Hospital value analysis professionals should know that all new product, service, and technology evaluations should start with a performance analysis of the current commodity’s in-use cost, quality issues, and outcome that is going to be considered for replacement.
Why? It has been our experience that 20% of what you are buying now has defects (i.e., cost, quality, or safety) that haven’t been detected or corrected. Therefore, if you are going to replace this commodity with another, you could be compounding your cost, quality, or safety problems 10-fold.
Hospital Value Analysis: Performance Analysis
Our clients frequently discover this fact through a performance analysis of their current commodity group’s in-use cost only to find that it is beyond acceptable limits, failing to meet customer expectations, or is actually dangerous to their staff or patients.
A good example of how this can happen is when one of our clients analyzed the in-use cost, quality, and safety of their current wound care products. They found that there were inefficiencies in their patient devices and questions on the efficacy of their skin care products. They also found a value mismatch in their absorbent pads and a lack of consistent process in bed making. Once these defects were corrected, this hospital’s ulcer rate was reduced by 10 percent; while at the same time they reduced their wound care and related supply spend by $262,000.

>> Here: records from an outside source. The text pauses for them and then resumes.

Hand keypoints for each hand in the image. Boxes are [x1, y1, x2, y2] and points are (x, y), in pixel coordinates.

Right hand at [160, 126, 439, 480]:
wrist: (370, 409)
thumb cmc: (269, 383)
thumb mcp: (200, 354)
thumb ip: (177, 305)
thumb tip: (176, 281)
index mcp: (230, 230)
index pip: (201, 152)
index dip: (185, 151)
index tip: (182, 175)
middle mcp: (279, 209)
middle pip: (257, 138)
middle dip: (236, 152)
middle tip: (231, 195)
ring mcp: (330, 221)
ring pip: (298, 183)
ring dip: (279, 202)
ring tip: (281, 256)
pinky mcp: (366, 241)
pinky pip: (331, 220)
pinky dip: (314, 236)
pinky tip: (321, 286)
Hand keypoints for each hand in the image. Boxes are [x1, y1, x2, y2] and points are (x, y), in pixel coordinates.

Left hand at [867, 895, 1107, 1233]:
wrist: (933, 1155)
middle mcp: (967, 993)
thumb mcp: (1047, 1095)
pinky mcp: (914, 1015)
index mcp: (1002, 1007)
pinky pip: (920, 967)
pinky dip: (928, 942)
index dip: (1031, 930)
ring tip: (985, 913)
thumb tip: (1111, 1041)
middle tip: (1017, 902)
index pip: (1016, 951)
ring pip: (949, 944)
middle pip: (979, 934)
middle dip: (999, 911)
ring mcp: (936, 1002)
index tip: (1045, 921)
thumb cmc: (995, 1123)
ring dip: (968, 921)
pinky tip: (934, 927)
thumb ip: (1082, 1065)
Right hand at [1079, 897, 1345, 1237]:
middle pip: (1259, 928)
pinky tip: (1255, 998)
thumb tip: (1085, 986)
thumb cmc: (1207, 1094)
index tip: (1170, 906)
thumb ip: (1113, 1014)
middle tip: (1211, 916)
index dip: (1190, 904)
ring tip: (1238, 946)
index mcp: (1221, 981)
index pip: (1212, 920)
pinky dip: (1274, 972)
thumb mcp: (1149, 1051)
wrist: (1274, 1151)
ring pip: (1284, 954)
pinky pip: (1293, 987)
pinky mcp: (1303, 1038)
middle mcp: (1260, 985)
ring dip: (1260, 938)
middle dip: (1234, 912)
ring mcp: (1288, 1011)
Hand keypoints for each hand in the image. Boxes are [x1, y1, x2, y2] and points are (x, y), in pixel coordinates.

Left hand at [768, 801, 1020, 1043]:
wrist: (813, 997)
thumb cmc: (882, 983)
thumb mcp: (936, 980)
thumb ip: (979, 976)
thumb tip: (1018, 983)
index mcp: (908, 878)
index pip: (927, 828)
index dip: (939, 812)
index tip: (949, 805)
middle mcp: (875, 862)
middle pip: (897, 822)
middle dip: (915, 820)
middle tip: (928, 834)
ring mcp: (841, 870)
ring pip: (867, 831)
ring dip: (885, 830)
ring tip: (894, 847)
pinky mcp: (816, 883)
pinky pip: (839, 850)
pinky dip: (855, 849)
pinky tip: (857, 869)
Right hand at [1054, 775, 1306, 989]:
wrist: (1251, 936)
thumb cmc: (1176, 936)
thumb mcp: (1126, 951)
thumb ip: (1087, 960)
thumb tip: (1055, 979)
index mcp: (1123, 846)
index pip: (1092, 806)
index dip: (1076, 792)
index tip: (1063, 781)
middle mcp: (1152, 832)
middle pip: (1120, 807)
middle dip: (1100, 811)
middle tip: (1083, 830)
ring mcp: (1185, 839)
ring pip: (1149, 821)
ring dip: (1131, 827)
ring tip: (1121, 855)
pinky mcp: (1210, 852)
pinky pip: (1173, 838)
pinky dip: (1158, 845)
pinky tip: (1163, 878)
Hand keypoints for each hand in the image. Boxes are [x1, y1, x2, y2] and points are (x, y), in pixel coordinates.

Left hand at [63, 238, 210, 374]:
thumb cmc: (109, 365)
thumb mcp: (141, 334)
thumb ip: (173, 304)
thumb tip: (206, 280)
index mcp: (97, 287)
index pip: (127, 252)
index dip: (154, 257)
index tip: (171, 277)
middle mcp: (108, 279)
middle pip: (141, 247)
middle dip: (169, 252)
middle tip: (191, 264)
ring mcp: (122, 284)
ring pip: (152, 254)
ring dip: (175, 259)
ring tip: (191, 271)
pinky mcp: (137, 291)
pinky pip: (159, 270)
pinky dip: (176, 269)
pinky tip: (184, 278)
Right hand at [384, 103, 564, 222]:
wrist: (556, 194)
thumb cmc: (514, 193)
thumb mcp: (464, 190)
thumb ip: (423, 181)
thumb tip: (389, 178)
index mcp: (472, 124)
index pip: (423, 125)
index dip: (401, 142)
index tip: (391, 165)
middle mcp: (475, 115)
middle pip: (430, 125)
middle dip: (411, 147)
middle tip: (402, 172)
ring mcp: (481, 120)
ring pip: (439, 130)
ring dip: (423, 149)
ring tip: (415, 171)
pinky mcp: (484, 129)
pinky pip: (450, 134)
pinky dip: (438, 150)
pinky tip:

Can you see that if this client had just substituted another lower cost product in this analysis, the life cycle cost, quality, or safety of their total wound care products could have been increased 10-fold? Not to mention the quality issues that would surface once they peeled the onion back to its core.
Reduce Hospital Supply Chain Cost While Improving Quality
In the new healthcare environment we live and work in, all hospital supply chain professionals are looking to reduce their supply chain cost and improve quality and safety for their patients. What better way to do so than to analyze how your current products, services, and technologies are performing now.
As we said, the jumping off point for a performance analysis is when you are considering a new product, service, or technology. To ignore this immutable law is to jeopardize the integrity of the products, services, or technologies you are now buying.
Think about it. Why would you want to increase your in-use cost or denigrate your hospital’s quality and safety by adding new products, services, or technologies just because a commodity can save you a few dollars more, but in the long run cost you more?